Une boulimie d’achats
Dans le monde hyperconcurrentiel de la pharma, il faut néanmoins grandir pour continuer d’exister. Alors, Urgo a multiplié les acquisitions au cours des dernières années. Partout dans le monde. En Colombie, au Brésil, en Inde, en Pologne, en Italie… Avec chaque fois, le même objectif : utiliser les forces de vente des entreprises croquées pour placer ses marques made in France. “J’étudie des dizaines de dossiers de rachats chaque année, avec parfois de belles surprises”, raconte Tristan Le Lous. Comme en 2019, juste avant la pandémie, quand ce chasseur de pépites découvre aux Etats-Unis un petit laboratoire qui a mis au point une solution révolutionnaire pour désinfecter les plaies. Urgo le rachète pour 10 millions de dollars. Cinq ans après, la start-up a dégagé un chiffre d’affaires de près de 120 millions de dollars. “Cette molécule a tous les atouts pour devenir un blockbuster mondial”, veut croire le PDG d’Urgo qui peaufine déjà son dossier pour obtenir une autorisation de mise sur le marché en Europe.

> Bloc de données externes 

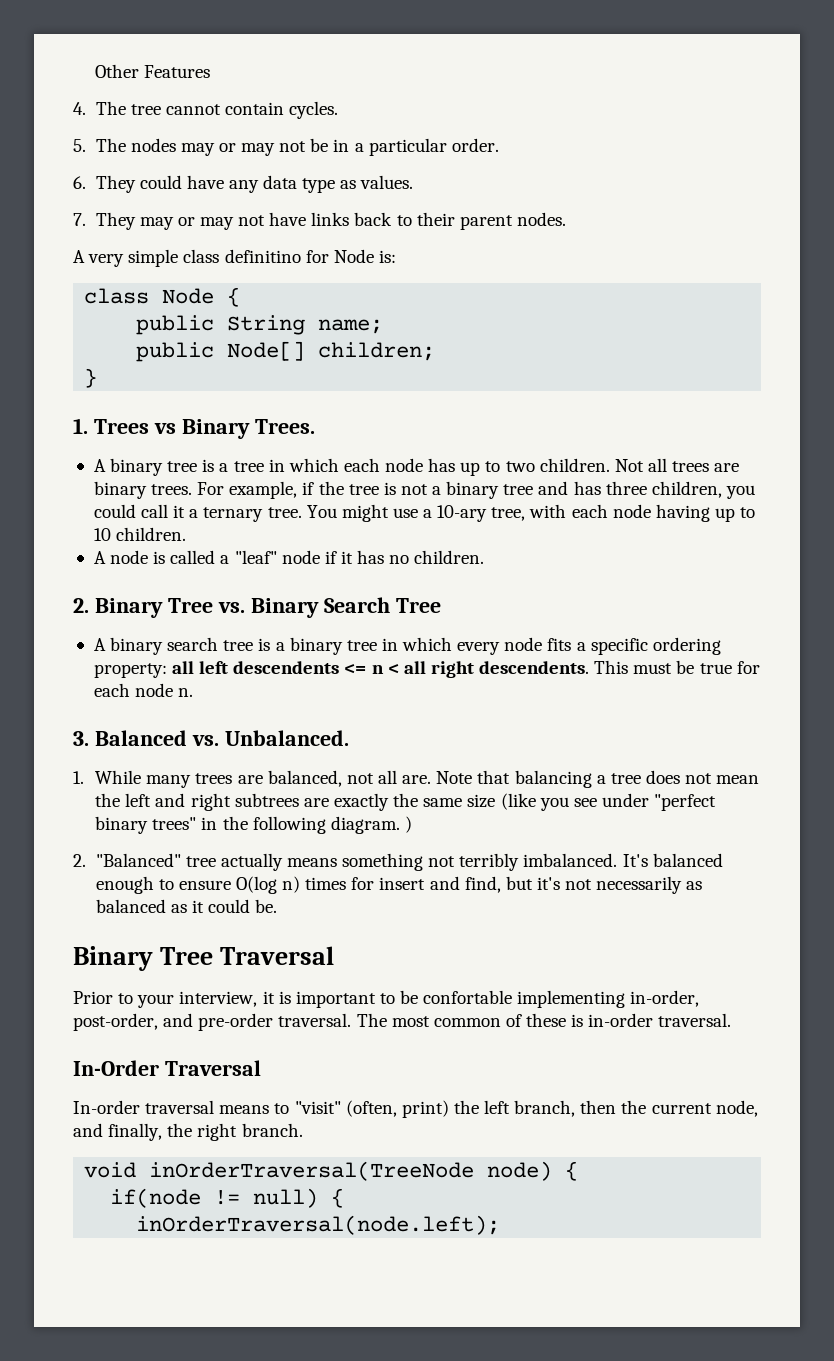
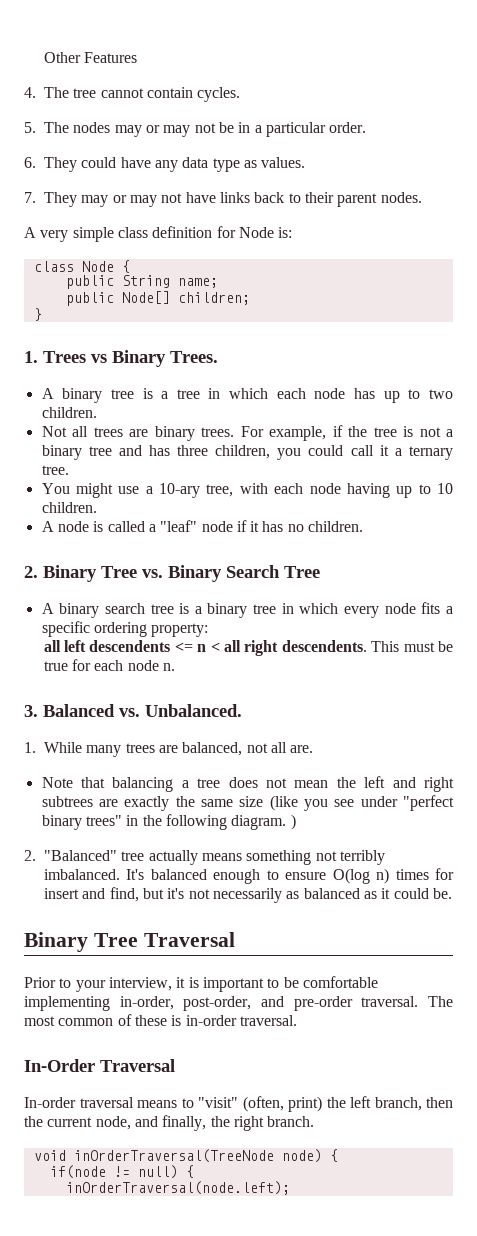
[224,249,301,263] definitino -> [152,226,213,238] definition
(610, 465) none -> (97, 412) //
(302, 512) none -> (69, 470) //
(167, 670) none -> (209, 630) //
(432, 779) none -> (314, 749) //
[423,990,513,1004] confortable -> [302,976,378,988] comfortable

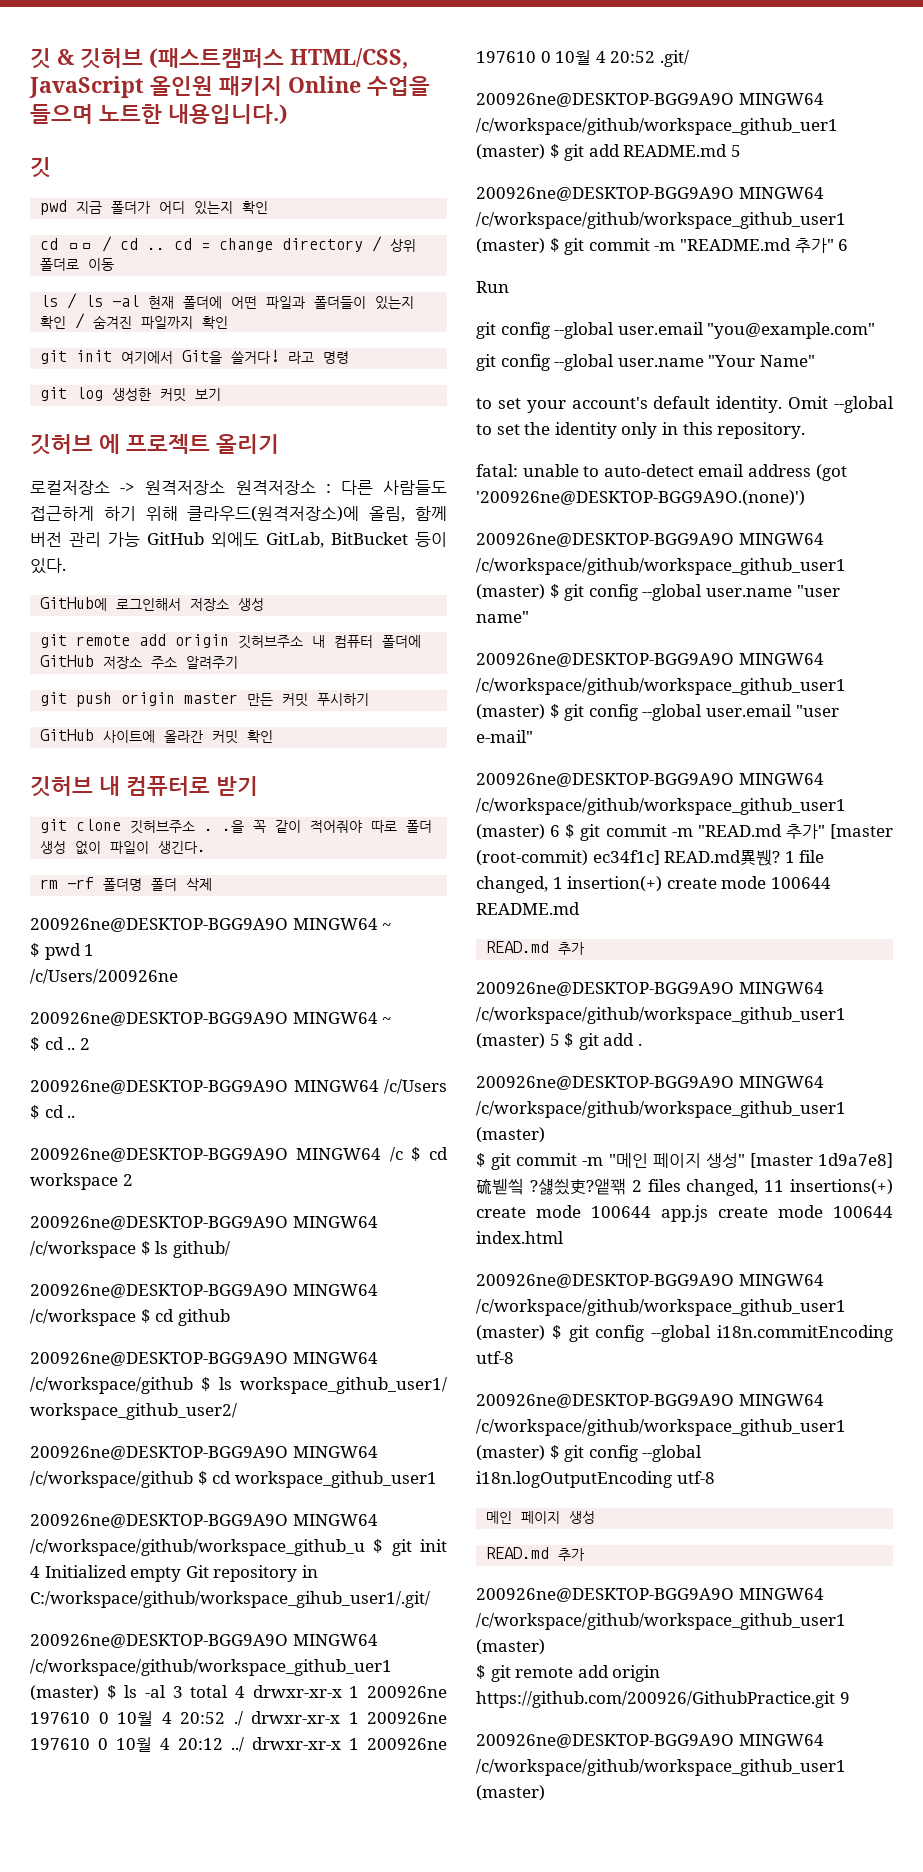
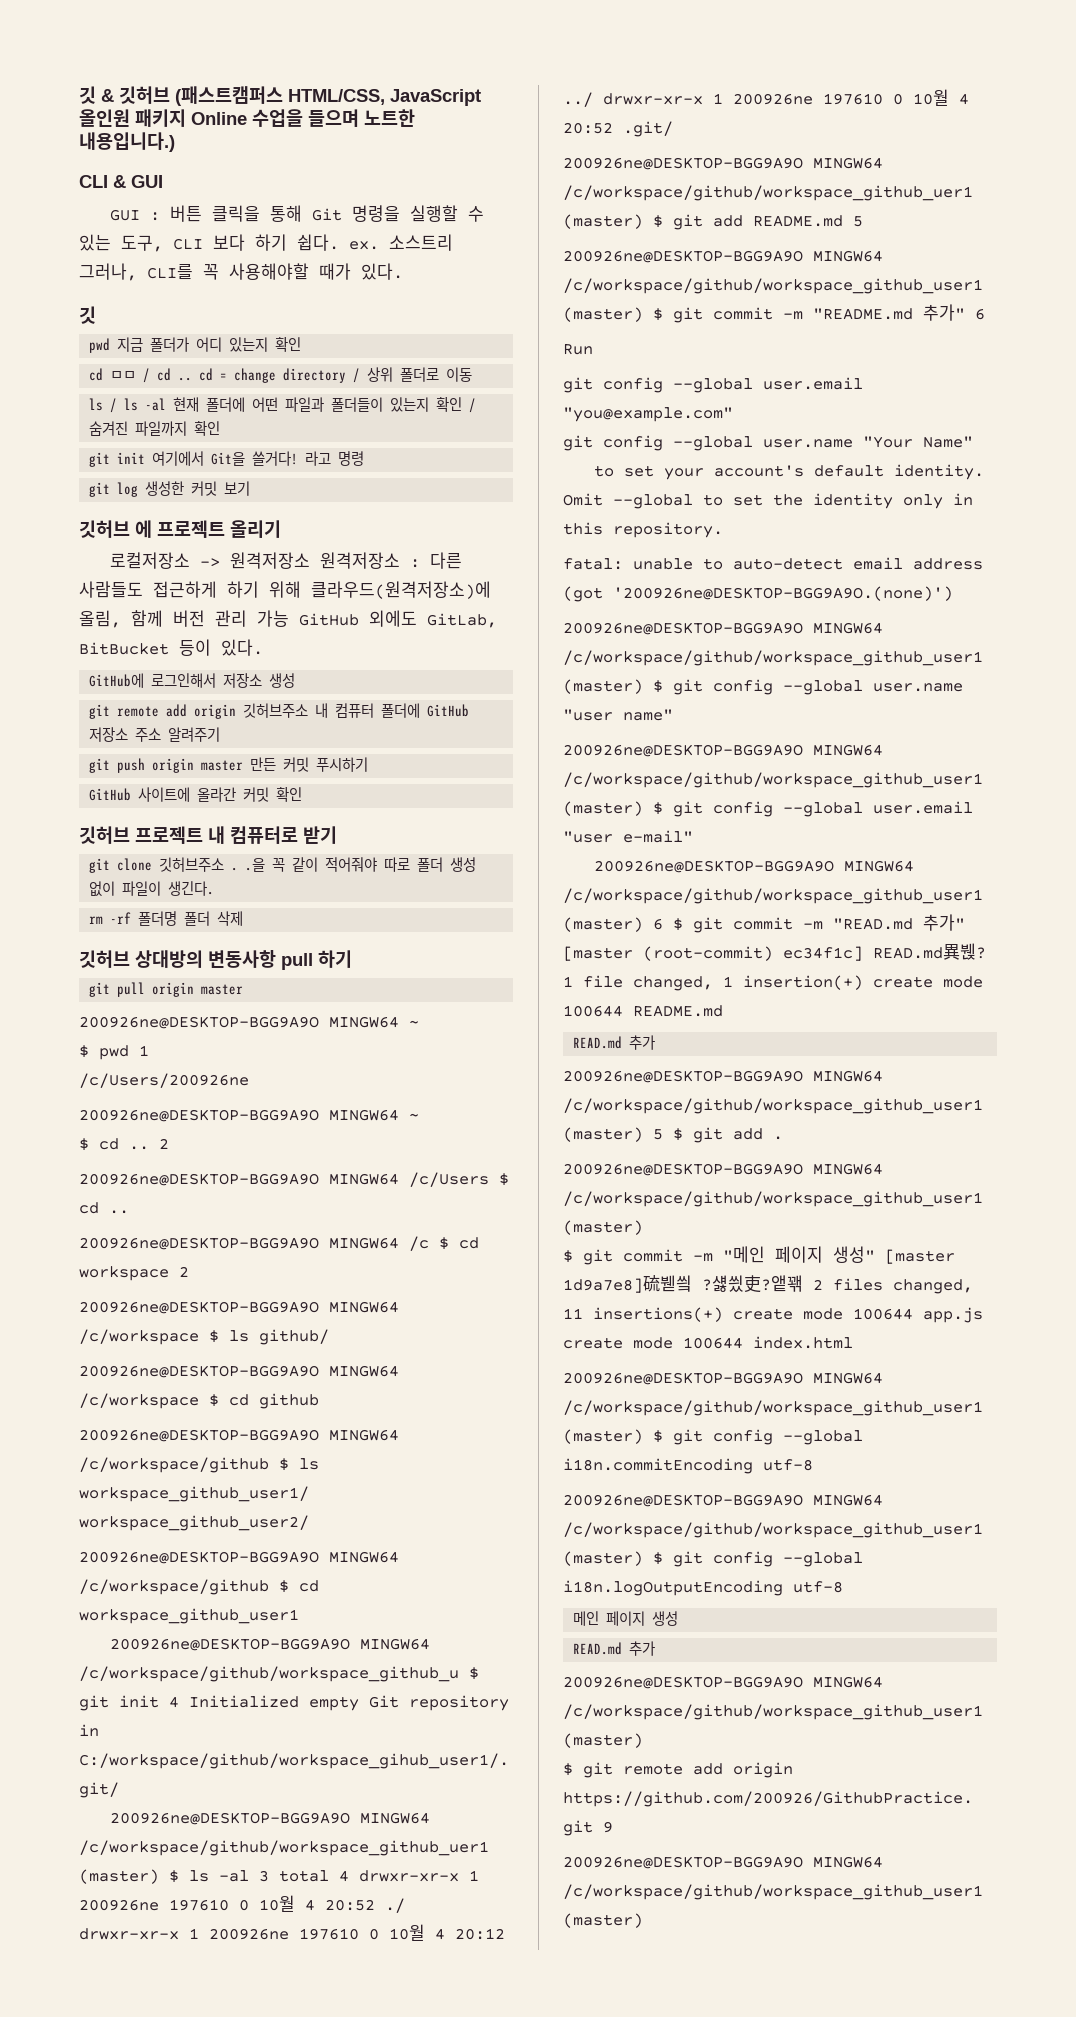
(288, 114) none -> [79,175,163,188] [109,205,484,222] [79,234,453,252] [79,263,403,281] // CLI & GUI // GUI : 버튼 클릭을 통해 Git 명령을 실행할 수 있는 도구, CLI 보다 하기 쉽다. ex. 소스트리 그러나, CLI를 꼭 사용해야할 때가 있다.
(93, 786) none -> [135,826,203,844] 프로젝트
(213, 884) none -> [79,950,352,970] [89,982,244,997] // 깃허브 상대방의 변동사항 pull 하기 // git pull origin master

Des projets ? Les paillasses des chercheurs de l’entreprise en sont garnis. Le plus ambitieux : Genesis, un programme de recherche sur une peau artificielle, développé en partenariat avec Dassault Systèmes notamment. Un projet à 100 millions d’euros dans lequel Bpifrance a mis une vingtaine de millions d’euros dans le cadre du plan France 2030. “Sans leur soutien, une entreprise comme la nôtre n’aurait jamais pu se lancer dans une aventure qui va durer au moins une décennie”, explique Jean-François Robert, le directeur général délégué chargé de la R & D. A plus court terme, les trois frères Le Lous rêvent surtout de débarquer dans un secteur en plein boom, celui de la médecine esthétique. Pas question ici de pansements miraculeux, mais de laser. L’entreprise en commercialise déjà un, utilisé pour atténuer les cicatrices provoquées par une chirurgie du cancer du sein. Mais l’eldorado, c’est le traitement des rides. Remplacer les injections d’acide hyaluronique. “Il y a déjà beaucoup d’acteurs dans la course. Alors, on cherche, on teste. On ne sortira du bois que lorsqu’on aura obtenu une solution vraiment différenciante”, conclut Tristan Le Lous. De quoi métamorphoser cette entreprise familiale tricolore en Dorian Gray de la pharma.